Die Erstattungsfähigkeit der geltend gemachten Reisekosten scheitert allerdings nicht schon daran, dass der Rechtsanwalt der Beklagten weder an deren Geschäftsort (D...) noch an dem Ort ihrer den Haftpflichtfall allem Anschein nach abwickelnden Schadensabteilung (B...) oder dem Gerichtsort (F...), sondern an einem anderen Ort (M...) residiert. Die Reisekosten des auswärtigen Rechtsanwalts sind in derartigen Fällen jedenfalls bis zur Höhe der fiktiven Reisekosten eines am Wohn- oder Geschäftsort der Partei ansässigen Rechtsanwalts erstattungsfähig, wenn dessen Beauftragung zur zweckentsprechenden Rechtsverfolgung oder -verteidigung erforderlich gewesen wäre (vgl. BGH NJW-RR 2004, 855).

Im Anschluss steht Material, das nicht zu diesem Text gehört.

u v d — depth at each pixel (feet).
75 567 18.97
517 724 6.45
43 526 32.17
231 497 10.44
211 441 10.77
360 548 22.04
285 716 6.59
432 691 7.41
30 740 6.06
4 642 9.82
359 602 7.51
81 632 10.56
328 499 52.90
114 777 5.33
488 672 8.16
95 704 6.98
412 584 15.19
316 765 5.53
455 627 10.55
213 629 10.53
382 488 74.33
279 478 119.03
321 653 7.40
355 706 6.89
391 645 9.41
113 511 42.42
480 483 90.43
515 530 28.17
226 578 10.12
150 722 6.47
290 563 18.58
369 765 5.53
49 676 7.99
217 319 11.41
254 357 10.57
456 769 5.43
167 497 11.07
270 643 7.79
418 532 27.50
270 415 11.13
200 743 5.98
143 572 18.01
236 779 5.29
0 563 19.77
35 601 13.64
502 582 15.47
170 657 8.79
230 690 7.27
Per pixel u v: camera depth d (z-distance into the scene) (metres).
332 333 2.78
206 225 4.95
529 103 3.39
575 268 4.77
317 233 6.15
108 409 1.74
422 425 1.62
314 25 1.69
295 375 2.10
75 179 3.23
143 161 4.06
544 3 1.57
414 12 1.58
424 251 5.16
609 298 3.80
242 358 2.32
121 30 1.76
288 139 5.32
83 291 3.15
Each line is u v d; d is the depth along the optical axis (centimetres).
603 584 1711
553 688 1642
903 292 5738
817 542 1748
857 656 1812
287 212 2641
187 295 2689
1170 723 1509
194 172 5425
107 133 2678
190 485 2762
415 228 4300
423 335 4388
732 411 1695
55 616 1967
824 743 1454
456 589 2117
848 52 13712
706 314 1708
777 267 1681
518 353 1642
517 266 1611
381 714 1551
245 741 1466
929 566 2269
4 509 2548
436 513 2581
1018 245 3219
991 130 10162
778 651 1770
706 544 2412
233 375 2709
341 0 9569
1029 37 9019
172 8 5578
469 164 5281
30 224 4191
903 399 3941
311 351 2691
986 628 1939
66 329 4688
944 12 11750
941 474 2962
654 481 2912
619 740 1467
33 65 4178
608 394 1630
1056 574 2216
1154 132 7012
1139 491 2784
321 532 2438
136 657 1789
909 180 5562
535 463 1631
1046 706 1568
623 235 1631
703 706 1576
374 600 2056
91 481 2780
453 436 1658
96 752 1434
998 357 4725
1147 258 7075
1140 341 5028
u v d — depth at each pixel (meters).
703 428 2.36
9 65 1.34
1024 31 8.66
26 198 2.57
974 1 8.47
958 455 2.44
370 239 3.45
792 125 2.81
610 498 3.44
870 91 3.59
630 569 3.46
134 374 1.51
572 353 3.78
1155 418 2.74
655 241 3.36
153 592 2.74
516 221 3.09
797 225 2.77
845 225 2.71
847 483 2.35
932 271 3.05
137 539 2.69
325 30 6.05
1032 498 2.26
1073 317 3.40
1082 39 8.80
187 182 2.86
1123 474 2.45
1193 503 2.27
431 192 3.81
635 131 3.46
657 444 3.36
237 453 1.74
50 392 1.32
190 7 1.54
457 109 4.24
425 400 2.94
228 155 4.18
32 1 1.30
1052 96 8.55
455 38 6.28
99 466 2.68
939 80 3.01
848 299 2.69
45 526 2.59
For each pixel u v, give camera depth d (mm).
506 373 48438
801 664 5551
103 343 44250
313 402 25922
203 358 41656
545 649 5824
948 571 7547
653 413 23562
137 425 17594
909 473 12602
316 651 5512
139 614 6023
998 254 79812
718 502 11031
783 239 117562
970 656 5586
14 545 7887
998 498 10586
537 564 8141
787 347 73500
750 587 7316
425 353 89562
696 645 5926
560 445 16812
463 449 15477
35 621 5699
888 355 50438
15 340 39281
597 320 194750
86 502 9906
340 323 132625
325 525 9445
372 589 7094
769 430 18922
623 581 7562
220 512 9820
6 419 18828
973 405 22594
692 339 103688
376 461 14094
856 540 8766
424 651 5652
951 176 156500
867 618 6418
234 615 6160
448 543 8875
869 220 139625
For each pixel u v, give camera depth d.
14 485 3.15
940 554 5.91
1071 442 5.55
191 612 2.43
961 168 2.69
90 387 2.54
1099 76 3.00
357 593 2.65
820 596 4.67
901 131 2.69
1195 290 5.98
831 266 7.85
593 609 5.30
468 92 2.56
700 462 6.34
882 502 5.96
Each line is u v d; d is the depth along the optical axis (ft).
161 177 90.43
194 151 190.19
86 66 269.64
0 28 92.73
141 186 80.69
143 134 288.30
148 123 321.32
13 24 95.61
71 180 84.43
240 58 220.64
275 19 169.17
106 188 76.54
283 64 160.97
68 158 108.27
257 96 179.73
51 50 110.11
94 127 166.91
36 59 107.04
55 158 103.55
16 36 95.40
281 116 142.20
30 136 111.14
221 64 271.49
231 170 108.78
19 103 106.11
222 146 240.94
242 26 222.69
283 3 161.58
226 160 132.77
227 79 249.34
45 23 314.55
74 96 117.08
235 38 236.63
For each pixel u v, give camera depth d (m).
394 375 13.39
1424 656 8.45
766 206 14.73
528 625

Diese Erforderlichkeit ist hier aber nicht festzustellen, weil die Beklagte allem Anschein nach in der Lage gewesen sein muss, einen am Gerichtsort ansässigen Rechtsanwalt schriftlich zu instruieren. Die Beklagte verfügte unstreitig über eine eigene Rechtsabteilung, die die vorgerichtliche Auseinandersetzung mit dem späteren Prozessgegner über den Haftpflichtanspruch derart aufarbeiteten konnte, dass sie einen am Sitz des Prozessgerichts ansässigen Prozessbevollmächtigten umfassend schriftlich hätte unterrichtet können. Der Einwand der Beklagten, ihre Rechtsabteilung führe keine Unfallprozesse, liegt neben der Sache. Es geht nicht um das Recht der Beklagten, sich im Prozess durch einen Rechtsanwalt vertreten zu lassen, sondern um ihre - durch das Vorhandensein einer Rechtsabteilung geprägte - Fähigkeit, den Prozessbevollmächtigten über die Angelegenheit schriftlich zu informieren. Dass dies ihrer KH-Schadensabteilung in Berlin, die in ihrem Schreiben vom 10. März 2003 die Schadensersatzansprüche des Klägers zurückwies und am 6. April 2003 das Privatgutachten in Auftrag gab, nicht möglich gewesen sein soll, hat die Beklagte nicht substantiiert dargetan..

Bei dieser Sachlage wäre die Einschaltung eines am Geschäftsort der Partei ansässigen Rechtsanwalts nicht notwendig gewesen (vgl. BGH aaO; auch BGH NJW-RR 2004, 856).

3. Die Kostenentscheidung folgt aus § 92 Abs. 1 ZPO.